▶ _EXERCISE BRIEF_
Print the text of each of the records below word for word, keeping every line as it appears.

▶ _RECORDED INFORMATION_
# # #

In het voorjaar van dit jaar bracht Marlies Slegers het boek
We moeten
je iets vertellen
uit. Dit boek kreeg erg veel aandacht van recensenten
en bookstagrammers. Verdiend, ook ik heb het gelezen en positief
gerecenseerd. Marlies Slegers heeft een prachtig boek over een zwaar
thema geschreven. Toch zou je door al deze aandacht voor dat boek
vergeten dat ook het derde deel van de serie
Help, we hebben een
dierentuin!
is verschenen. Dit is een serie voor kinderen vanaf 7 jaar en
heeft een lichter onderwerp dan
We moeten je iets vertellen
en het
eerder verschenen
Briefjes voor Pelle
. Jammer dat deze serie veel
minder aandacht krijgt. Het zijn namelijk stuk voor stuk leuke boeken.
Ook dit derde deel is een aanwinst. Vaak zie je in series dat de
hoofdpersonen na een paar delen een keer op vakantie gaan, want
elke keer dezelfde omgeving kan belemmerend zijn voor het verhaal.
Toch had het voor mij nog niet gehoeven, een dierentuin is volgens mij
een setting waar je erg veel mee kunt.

# # #

▶ _TASK ANSWER_
In het voorjaar van dit jaar bracht Marlies Slegers het boek
We moeten
je iets vertellen
uit. Dit boek kreeg erg veel aandacht van recensenten
en bookstagrammers. Verdiend, ook ik heb het gelezen en positief
gerecenseerd. Marlies Slegers heeft een prachtig boek over een zwaar
thema geschreven. Toch zou je door al deze aandacht voor dat boek
vergeten dat ook het derde deel van de serie
Help, we hebben een
dierentuin!
is verschenen. Dit is een serie voor kinderen vanaf 7 jaar en
heeft een lichter onderwerp dan
We moeten je iets vertellen
en het
eerder verschenen
Briefjes voor Pelle
. Jammer dat deze serie veel
minder aandacht krijgt. Het zijn namelijk stuk voor stuk leuke boeken.
Ook dit derde deel is een aanwinst. Vaak zie je in series dat de
hoofdpersonen na een paar delen een keer op vakantie gaan, want
elke keer dezelfde omgeving kan belemmerend zijn voor het verhaal.
Toch had het voor mij nog niet gehoeven, een dierentuin is volgens mij
een setting waar je erg veel mee kunt.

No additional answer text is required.